In "The Vagabond," why do you think Robert Louis Stevenson repeats the lines "all I ask, the heaven above/ and the road below me" in the second and fourth verses?
These particular lines are from a Robert Louis Stevenson poem entitled “The Vagabond” which is included in a collection of poetry called Songs of Travel and Other Verses. A vagabond is one who travels, one who wanders, without the benefit of a stable home. Stevenson, in this poem, asks for the life of a vagabond or wanderer. He is asking for only “the heaven above and the road below me.” His desire is not to have a stable home, but to have the sky above him and road beneath him on which to walk. The first lines of the poem say, “Give to me the life I love,” the life of a wanderer, and “Give the jolly heaven above/And the byway nigh me.” This is the same sentiment as asking for the sky or “heaven” above and the “road” or “byway” beneath. His home, his place, is to wander, with sky above and road below, on which he continues his wandering. It replaces the home he does not have. If you examine the rest of the poem, you will see many other references to the life of a wanderer.

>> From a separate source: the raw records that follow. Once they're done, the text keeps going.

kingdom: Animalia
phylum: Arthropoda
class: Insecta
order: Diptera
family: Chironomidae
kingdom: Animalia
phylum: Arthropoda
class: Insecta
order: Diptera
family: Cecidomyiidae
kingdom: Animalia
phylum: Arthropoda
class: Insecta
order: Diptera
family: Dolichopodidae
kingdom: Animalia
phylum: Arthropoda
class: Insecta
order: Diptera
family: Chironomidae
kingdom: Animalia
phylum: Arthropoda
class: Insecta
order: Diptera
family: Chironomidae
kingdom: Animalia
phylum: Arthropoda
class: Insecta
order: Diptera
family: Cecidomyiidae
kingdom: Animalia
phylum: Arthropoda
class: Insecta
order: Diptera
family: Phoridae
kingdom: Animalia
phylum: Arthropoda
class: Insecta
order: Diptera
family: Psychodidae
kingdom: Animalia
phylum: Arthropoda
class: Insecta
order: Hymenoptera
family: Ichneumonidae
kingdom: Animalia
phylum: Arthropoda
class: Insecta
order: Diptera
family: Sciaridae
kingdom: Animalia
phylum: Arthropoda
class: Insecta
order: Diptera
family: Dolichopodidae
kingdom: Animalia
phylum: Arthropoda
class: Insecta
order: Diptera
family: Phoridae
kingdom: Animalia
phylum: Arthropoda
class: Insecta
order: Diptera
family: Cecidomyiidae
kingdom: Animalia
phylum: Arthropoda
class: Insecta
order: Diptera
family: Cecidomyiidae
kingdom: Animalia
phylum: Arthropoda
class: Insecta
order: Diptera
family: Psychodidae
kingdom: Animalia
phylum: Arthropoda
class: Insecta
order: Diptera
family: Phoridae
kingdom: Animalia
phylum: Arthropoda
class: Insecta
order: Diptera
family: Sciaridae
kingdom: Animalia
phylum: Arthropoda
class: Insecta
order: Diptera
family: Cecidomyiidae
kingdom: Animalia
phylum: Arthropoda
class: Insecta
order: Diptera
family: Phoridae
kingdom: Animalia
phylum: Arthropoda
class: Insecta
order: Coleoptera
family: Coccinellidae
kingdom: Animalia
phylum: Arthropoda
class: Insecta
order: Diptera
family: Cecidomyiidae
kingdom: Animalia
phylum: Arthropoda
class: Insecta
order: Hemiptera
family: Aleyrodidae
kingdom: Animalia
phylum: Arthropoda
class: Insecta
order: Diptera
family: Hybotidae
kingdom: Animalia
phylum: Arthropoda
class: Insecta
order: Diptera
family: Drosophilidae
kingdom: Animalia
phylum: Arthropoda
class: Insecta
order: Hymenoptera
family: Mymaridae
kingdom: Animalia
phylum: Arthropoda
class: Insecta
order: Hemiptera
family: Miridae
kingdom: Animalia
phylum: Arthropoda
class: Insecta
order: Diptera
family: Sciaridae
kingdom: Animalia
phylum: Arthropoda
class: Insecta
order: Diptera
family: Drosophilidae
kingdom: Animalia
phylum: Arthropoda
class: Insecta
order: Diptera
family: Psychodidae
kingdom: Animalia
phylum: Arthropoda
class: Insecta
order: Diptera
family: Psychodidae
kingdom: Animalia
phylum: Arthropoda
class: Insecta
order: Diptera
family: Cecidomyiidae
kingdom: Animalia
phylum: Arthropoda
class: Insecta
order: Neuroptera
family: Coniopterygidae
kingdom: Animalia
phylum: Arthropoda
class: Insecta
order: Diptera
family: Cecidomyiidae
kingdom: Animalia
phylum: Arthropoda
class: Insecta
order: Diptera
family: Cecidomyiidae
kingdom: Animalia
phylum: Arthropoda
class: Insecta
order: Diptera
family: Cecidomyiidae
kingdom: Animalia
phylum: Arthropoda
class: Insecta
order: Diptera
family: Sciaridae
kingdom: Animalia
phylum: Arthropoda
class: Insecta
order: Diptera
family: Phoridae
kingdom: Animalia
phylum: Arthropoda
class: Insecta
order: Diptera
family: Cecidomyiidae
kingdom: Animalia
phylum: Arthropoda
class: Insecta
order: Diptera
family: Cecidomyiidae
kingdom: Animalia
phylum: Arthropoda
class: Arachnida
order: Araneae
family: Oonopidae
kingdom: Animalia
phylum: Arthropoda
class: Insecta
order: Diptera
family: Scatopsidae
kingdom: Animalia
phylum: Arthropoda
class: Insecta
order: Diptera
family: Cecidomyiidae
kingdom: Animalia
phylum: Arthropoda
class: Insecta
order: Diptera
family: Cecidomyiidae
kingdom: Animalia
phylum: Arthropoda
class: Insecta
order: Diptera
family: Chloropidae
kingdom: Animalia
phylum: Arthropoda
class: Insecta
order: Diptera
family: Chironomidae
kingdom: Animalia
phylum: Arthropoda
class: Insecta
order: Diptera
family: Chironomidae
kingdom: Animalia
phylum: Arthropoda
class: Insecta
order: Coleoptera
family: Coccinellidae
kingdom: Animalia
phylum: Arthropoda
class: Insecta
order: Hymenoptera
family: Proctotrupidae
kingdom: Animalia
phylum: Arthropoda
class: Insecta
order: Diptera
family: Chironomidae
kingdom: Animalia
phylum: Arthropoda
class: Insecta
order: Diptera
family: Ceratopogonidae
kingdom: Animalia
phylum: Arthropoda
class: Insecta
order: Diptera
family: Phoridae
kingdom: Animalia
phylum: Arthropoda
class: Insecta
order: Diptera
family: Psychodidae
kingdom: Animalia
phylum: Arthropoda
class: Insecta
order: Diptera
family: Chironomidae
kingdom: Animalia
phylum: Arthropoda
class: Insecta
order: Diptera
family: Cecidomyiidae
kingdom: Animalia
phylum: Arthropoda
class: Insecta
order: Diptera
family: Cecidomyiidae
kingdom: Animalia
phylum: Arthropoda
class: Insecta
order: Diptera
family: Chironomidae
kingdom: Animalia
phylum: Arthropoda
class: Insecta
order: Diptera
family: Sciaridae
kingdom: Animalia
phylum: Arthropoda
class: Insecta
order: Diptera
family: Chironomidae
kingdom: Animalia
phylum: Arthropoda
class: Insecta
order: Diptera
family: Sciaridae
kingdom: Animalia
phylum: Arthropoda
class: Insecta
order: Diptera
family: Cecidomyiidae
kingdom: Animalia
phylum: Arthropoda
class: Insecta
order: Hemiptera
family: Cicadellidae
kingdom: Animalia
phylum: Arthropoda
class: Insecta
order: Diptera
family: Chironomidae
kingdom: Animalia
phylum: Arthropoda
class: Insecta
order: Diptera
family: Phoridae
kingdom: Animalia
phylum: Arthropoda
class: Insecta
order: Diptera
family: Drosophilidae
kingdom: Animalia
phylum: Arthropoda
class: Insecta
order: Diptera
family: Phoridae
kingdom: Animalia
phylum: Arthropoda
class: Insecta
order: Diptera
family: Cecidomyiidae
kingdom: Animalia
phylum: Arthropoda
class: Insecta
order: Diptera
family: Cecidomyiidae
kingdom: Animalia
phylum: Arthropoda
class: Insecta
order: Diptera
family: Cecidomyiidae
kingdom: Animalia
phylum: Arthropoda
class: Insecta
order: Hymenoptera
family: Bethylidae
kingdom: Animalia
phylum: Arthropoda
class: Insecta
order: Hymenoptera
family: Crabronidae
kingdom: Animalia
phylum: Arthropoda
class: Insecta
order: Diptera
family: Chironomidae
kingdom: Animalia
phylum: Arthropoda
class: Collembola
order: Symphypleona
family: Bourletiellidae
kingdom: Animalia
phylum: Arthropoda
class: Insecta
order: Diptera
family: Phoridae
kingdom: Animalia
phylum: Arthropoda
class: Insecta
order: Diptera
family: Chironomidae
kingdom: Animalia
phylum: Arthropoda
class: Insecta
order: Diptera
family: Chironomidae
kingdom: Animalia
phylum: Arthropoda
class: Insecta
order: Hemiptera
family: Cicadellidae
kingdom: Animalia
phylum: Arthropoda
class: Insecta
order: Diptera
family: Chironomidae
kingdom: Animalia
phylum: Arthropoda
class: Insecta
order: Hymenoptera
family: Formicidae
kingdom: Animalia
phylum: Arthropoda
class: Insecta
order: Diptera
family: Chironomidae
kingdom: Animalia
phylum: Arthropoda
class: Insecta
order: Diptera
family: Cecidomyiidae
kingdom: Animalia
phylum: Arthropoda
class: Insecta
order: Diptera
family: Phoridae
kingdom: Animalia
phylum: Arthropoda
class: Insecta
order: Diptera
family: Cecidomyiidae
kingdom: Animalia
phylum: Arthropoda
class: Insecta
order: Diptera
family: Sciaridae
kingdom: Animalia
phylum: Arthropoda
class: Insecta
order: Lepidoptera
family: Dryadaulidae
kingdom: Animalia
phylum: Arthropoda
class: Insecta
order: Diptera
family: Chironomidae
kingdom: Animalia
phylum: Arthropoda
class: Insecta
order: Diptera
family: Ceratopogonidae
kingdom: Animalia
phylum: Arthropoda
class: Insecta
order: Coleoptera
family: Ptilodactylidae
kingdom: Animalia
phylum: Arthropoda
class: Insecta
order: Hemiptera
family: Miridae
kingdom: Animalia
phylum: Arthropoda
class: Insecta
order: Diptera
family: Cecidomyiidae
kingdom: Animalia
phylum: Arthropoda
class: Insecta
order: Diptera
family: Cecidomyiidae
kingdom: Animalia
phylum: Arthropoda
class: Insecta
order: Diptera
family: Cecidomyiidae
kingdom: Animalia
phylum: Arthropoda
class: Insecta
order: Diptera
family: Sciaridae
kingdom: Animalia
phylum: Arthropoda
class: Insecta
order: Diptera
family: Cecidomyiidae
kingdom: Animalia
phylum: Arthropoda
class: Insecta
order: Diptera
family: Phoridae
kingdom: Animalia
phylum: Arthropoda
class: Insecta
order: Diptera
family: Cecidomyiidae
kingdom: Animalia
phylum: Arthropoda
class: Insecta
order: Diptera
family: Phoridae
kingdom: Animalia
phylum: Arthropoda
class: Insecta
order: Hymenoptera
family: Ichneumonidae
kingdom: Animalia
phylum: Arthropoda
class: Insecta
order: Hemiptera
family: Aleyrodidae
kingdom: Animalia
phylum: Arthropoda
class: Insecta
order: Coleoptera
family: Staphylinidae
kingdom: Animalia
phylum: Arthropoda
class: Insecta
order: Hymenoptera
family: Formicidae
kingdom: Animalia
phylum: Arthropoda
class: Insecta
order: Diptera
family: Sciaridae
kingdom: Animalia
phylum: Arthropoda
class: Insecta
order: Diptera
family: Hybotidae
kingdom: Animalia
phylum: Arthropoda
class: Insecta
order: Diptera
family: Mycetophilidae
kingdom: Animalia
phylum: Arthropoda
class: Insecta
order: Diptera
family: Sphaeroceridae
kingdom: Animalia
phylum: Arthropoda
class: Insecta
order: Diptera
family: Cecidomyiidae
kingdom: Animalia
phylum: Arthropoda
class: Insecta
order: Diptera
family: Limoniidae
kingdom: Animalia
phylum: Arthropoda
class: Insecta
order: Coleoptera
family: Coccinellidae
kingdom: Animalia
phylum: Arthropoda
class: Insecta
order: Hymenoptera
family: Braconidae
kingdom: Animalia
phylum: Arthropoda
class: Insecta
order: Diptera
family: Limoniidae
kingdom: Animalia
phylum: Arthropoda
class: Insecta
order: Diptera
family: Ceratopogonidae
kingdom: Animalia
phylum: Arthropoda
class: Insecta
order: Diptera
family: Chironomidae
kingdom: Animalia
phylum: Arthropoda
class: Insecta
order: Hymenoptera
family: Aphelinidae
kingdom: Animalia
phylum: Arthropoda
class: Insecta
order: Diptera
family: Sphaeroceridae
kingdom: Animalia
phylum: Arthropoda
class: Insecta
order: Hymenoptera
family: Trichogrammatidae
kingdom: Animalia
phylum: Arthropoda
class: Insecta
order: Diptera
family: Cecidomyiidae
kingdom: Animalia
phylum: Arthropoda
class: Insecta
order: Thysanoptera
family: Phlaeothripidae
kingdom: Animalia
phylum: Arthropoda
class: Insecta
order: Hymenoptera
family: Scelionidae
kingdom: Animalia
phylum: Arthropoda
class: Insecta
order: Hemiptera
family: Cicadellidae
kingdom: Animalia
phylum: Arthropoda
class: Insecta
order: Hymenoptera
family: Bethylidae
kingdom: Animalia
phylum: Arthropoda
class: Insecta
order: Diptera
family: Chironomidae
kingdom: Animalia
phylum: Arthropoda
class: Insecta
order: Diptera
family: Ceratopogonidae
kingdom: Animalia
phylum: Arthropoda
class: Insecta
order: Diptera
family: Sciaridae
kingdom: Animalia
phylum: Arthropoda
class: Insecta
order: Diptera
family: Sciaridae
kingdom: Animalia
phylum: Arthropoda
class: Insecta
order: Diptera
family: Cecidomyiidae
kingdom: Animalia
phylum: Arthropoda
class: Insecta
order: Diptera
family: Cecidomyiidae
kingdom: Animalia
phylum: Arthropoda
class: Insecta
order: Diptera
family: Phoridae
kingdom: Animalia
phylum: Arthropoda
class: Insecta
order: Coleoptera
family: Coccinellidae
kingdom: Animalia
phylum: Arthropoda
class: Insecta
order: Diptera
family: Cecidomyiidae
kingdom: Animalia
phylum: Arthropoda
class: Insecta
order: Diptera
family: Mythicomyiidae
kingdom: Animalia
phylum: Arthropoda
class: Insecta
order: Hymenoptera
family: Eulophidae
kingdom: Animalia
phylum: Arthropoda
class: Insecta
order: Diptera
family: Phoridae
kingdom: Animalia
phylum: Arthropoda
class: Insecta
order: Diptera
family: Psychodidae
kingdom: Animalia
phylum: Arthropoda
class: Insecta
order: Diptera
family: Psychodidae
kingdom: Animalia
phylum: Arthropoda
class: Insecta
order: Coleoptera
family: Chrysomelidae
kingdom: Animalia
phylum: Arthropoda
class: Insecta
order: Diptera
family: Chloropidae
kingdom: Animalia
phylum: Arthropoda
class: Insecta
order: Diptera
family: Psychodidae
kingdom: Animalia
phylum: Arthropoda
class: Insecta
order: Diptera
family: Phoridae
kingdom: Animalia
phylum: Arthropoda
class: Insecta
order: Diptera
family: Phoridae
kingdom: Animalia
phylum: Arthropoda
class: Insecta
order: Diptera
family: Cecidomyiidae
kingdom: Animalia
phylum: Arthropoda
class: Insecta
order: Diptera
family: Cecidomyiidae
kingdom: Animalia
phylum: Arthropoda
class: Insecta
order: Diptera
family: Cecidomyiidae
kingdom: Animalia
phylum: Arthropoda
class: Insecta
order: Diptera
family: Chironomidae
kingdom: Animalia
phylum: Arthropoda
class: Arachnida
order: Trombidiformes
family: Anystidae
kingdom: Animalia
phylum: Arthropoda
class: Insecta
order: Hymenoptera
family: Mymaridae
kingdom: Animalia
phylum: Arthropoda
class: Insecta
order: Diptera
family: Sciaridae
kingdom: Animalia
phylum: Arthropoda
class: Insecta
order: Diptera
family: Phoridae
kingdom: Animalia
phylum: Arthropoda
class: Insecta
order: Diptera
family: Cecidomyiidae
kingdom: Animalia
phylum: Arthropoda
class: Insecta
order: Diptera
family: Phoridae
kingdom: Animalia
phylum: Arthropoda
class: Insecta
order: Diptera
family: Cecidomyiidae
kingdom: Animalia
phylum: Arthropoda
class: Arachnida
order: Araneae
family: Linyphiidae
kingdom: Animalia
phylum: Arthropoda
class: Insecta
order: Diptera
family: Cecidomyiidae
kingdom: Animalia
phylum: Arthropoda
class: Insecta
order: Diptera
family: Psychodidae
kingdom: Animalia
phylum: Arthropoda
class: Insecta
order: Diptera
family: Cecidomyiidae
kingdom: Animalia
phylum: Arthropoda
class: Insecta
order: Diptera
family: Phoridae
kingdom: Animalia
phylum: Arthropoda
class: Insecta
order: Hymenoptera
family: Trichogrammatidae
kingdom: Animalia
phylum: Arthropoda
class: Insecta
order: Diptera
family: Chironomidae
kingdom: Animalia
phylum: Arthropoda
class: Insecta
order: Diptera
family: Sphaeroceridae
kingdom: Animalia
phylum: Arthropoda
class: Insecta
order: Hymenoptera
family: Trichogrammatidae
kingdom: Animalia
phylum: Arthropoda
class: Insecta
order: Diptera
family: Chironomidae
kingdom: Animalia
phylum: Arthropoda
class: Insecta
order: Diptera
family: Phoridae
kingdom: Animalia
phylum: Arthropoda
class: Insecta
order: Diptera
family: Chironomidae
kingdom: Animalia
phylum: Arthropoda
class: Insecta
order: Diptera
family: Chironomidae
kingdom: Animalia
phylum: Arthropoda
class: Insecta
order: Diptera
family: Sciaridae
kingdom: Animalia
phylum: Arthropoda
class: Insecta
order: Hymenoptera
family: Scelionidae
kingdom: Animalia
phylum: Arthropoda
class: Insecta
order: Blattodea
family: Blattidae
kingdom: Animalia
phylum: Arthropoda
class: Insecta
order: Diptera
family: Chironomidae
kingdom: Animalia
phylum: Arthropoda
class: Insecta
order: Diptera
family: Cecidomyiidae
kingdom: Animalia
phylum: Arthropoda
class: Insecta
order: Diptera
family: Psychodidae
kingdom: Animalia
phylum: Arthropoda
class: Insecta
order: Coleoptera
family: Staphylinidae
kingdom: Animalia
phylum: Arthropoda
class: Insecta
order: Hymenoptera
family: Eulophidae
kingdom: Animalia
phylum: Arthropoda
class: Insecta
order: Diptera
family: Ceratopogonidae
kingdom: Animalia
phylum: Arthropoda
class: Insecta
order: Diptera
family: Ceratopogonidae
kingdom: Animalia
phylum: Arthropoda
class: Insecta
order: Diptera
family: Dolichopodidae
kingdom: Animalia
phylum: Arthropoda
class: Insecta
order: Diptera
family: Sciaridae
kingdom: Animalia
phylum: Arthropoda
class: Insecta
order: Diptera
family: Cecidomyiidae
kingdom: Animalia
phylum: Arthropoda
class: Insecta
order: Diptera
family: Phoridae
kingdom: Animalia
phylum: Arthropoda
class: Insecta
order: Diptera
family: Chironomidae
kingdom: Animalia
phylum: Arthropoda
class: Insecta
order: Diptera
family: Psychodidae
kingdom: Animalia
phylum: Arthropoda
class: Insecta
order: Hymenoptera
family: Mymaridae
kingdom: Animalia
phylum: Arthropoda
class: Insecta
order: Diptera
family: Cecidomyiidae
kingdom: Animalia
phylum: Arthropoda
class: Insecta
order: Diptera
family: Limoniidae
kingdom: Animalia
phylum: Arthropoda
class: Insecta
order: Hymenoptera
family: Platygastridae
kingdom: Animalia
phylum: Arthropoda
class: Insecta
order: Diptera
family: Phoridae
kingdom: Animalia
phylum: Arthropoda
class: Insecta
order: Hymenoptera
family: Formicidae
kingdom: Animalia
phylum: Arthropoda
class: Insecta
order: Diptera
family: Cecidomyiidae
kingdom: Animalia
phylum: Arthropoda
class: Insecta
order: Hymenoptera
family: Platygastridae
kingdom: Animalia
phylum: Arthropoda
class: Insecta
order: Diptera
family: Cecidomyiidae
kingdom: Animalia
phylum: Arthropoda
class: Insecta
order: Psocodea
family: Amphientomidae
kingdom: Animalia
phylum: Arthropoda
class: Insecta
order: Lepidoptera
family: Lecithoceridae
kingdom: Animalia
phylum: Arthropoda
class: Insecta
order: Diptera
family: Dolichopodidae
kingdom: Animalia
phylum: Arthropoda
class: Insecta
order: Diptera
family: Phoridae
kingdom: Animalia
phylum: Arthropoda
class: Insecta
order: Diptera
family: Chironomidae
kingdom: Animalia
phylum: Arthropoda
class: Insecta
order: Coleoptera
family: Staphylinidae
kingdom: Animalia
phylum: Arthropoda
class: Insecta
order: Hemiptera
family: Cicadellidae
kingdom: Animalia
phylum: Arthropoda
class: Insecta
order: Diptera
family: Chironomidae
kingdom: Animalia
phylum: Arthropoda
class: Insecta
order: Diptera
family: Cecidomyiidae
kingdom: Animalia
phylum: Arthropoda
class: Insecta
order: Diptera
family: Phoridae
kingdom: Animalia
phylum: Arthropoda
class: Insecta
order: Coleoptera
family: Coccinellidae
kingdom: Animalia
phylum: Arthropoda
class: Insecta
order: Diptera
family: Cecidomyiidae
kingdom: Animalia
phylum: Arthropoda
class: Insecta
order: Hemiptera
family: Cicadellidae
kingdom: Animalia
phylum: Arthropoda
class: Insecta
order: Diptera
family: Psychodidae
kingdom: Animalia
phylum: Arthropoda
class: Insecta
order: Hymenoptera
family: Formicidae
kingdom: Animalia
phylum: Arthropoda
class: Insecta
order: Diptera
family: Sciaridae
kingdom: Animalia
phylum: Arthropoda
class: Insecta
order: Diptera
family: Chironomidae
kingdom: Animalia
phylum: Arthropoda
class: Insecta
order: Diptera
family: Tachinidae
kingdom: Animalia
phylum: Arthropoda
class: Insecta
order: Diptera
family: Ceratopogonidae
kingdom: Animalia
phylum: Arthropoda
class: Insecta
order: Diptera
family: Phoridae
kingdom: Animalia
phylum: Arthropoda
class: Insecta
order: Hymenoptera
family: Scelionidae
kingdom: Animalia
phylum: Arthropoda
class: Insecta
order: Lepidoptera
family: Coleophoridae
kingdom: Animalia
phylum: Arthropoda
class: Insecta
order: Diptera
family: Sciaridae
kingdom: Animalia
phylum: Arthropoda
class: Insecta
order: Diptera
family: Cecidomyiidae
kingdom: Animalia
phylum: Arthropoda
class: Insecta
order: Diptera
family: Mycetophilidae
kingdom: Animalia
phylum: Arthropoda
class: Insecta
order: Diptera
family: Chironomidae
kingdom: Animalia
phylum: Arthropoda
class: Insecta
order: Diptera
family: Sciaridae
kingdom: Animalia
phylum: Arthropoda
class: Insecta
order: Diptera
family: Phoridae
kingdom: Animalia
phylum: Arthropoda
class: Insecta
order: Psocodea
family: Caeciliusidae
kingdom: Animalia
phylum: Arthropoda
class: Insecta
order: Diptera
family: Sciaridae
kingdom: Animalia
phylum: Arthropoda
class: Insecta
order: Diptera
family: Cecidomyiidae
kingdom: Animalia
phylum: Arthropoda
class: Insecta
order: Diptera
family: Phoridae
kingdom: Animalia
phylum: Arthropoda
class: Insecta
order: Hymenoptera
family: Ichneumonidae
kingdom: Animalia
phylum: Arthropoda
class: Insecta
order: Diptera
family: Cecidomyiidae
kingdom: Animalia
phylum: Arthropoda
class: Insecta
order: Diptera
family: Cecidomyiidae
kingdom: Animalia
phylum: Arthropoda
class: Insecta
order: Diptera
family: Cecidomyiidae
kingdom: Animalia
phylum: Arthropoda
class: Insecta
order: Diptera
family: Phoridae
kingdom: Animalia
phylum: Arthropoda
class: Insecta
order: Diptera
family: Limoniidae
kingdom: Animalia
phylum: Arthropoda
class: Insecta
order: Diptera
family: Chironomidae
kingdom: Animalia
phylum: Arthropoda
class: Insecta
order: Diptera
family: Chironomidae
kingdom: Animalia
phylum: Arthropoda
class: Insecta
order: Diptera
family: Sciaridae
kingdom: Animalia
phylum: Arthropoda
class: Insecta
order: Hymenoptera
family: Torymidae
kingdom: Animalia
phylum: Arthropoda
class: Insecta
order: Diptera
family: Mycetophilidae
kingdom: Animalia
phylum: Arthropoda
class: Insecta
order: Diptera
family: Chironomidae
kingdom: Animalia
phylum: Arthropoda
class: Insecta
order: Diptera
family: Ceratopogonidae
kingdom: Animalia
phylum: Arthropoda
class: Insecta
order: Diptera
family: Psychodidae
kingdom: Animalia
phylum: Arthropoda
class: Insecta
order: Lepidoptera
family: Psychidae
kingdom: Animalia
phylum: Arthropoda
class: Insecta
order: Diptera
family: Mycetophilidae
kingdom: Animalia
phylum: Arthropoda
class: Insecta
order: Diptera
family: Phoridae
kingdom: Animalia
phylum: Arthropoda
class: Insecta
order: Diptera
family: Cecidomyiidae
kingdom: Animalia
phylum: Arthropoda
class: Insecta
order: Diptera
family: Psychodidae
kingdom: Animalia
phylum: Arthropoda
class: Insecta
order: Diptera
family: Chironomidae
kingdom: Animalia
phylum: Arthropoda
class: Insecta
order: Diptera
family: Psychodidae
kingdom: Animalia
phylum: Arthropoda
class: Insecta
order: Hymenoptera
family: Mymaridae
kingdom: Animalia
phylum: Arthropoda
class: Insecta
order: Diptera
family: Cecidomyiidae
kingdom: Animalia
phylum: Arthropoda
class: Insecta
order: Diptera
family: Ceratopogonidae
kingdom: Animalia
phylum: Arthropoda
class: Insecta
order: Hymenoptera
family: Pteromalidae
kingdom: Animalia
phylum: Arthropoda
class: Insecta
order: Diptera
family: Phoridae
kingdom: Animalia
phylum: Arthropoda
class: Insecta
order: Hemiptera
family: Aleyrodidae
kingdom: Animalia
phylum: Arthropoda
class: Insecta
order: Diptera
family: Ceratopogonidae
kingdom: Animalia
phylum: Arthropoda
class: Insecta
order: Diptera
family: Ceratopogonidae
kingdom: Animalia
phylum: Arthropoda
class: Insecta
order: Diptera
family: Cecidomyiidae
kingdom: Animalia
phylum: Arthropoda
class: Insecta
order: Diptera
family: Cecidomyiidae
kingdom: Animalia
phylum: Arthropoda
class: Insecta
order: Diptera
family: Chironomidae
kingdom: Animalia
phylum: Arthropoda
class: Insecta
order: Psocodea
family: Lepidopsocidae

Robert Louis Stevenson, nineteenth century poet, novelist, and essayist, was, himself, a wanderer of sorts. Due to ill health, he moved from place to place, far from him native Scotland, attempting to find some relief from his condition. He finally settled on the island of Samoa, where he died, and was buried, in 1894.
In addition to my first answer, I would like to offer a further explanation about Robert Louis Stevenson's health. From childhood, Robert Louis Stevenson suffered from poor health in which he was subject to bouts of fever and cough, leaving him frail, sickly, and thin. At the time, people thought he suffered from tuberculosis, but modern medical speculation suggests he may have had some other form of chronic respiratory disease. The recurring illnesses were exacerbated by wet, chilly weather, which occurred especially in the winter months. Stevenson continued to battle illness throughout his life, seeking milder climes in order to find relief, which made him a “vagabond” of sorts. The poem “Vagabond” from his collection of poetry, Songs of Travel and Other Verses, romanticizes the wandering life.